### Activity A
Answer these questions about the passage on Makani HDF5 datasets:
(i) Which dimension scales do the yearly .h5 files share?
(ii) What does the valid_data mask track?
(iii) Does concatenate_dataset.py copy any data when it builds the virtual dataset?
### Activity B
Write the next part of the passage on Makani HDF5 datasets, starting after its last sentence.

### Provided passage
The command writes one Makani-format .h5 file per requested year in output_dir with shared dimension scales (timestamp, channel, lat, lon) and a valid_data mask that tracks imputed or missing values.

Concatenate individual years into a single dataset

The script concatenate_dataset.py builds a virtual HDF5 dataset (VDS) that references the existing yearly Makani .h5 files; no data is copied. The VDS stores the exact paths to the source files, so those paths must remain readable later (e.g., training or inference). If you run inside Docker, mount the yearly files at the same absolute locations that were used when the VDS was created.

### Information
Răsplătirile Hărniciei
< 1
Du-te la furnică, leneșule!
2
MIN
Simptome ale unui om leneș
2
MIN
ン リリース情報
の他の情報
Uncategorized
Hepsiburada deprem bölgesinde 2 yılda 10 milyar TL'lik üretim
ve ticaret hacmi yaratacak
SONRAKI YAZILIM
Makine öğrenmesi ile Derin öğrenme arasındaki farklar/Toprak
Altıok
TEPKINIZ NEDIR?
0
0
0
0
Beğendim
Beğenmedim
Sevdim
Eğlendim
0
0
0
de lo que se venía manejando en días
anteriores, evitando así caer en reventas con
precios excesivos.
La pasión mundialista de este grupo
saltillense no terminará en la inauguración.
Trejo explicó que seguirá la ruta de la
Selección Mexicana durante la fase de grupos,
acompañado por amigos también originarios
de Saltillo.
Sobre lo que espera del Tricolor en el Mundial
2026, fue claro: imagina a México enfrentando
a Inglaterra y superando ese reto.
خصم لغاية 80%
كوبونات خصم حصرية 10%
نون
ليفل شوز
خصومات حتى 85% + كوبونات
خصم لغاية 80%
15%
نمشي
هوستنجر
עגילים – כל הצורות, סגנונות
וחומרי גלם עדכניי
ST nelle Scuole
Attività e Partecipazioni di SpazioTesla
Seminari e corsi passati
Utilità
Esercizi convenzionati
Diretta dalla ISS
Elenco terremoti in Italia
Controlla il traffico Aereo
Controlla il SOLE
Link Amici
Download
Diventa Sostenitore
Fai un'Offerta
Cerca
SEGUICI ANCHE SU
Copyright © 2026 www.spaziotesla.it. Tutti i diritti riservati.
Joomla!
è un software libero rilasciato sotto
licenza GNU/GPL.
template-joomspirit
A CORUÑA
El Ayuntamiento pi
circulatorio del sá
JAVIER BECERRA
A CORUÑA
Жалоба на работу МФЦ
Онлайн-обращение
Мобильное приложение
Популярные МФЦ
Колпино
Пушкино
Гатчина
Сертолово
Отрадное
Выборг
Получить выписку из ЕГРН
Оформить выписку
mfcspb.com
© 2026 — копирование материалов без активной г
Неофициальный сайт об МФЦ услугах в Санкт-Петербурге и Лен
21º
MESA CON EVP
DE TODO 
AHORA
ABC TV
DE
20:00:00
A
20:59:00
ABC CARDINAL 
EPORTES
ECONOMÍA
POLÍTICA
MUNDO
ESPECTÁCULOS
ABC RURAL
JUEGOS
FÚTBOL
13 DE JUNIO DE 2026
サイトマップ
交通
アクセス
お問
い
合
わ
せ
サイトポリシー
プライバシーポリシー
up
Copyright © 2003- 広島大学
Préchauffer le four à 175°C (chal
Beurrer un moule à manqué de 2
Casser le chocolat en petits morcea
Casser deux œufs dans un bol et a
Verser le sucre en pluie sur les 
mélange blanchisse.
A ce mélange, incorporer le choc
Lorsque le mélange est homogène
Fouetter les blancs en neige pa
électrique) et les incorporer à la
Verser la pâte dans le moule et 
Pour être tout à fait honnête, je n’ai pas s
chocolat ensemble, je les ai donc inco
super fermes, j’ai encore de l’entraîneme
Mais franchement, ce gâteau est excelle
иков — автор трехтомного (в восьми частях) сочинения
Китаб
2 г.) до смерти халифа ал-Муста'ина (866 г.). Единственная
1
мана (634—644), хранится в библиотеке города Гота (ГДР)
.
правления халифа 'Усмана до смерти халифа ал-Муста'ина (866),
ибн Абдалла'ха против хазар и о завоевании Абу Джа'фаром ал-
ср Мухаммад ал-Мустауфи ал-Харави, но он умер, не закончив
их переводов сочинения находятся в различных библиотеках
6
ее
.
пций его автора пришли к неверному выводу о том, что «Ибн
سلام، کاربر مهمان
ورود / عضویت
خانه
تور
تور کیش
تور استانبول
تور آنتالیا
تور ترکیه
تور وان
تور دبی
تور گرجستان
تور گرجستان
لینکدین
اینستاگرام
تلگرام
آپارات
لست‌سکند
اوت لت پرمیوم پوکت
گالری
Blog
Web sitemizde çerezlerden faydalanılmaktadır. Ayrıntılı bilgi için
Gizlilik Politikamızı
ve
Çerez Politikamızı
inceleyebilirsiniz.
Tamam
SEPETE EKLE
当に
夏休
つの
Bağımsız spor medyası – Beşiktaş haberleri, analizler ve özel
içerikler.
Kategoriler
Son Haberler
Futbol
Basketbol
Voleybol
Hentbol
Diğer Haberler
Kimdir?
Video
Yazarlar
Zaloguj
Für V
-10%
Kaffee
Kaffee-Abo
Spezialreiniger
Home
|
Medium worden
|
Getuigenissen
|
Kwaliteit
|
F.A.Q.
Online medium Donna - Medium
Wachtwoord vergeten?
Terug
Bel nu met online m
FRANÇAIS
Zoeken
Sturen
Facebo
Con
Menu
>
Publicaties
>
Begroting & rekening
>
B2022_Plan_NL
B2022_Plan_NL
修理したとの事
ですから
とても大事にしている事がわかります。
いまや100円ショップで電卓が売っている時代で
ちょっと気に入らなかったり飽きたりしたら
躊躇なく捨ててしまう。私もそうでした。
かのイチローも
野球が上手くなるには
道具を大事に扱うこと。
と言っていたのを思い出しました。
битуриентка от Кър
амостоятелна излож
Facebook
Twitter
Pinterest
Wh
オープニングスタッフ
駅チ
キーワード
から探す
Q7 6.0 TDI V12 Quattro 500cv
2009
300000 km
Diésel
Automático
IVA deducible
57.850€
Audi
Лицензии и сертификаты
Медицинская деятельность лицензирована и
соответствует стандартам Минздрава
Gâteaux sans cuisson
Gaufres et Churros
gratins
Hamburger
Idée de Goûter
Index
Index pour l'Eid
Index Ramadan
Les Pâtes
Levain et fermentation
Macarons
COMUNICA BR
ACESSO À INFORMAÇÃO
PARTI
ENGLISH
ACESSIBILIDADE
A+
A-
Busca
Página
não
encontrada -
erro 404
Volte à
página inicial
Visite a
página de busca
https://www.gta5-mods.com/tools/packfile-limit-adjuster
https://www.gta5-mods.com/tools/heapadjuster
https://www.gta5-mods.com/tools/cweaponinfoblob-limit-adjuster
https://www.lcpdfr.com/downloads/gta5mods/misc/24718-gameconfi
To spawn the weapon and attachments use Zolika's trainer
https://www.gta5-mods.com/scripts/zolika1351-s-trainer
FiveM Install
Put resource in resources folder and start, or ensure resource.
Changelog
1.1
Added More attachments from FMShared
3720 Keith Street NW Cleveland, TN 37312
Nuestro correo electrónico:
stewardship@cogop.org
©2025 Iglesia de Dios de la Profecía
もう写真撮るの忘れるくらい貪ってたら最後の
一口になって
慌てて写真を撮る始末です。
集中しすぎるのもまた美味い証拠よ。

### Final answer A
(i) timestamp, channel, lat, and lon
(ii) imputed or missing values
(iii) No. It builds a virtual HDF5 dataset (VDS) that references the existing yearly Makani .h5 files.

### Final answer B
Basic usage (single directory of yearly files):

python concatenate_dataset.py \
  --dataset_metadata /data/makani_era5/metadata.json \
  --input_dirs /data/makani_era5 \
  --output_file /data/makani_era5/makani_era5_vds.h5 \
  --dhours_rel 1          # 1 keeps every timestep; a value >1 employs temporal subsampling

Path consistency with Docker:

# Create VDS on the host (absolute paths are embedded in the VDS):
python concatenate_dataset.py \
  --dataset_metadata /mnt/era5/metadata.json \
  --input_dirs /mnt/era5/train \
  --output_file /mnt/era5/makani_era5_train_vds.h5v # we give the file a differen suffix in order to distinguish it from "proper" h5 files

# Later training/inference must see the same paths: make sure train_data_path and valid_data_path are set to the concatenated file, i.e. change in the config.yaml:
train_data_path: /mnt/era5/makani_era5_train_vds.h5v
valid_data_path: /mnt/era5/makani_era5_valid_vds.h5v

And ensure that /mnt/era5/train and e.g. /mnt/era5/valid as well as /mnt/era5 are visible in the docker container during training or validation.

You can combine multiple input directories (e.g., splitting channels across files), pass one --dataset_metadata per --input_dirs in the same order. All inputs must share dhours, latitude, longitude, and contain the same years. The concatenated dataset will then contain a virtual dataset with all channels and years. This enables users to augment datasets with more variables or years without having to download existing files again or moving a lot of data.

From performance perspective, there is no significant difference in IO time between a conventional HDF5 dataset and a virtual HDF5 dataset if all the data resides on the same storage.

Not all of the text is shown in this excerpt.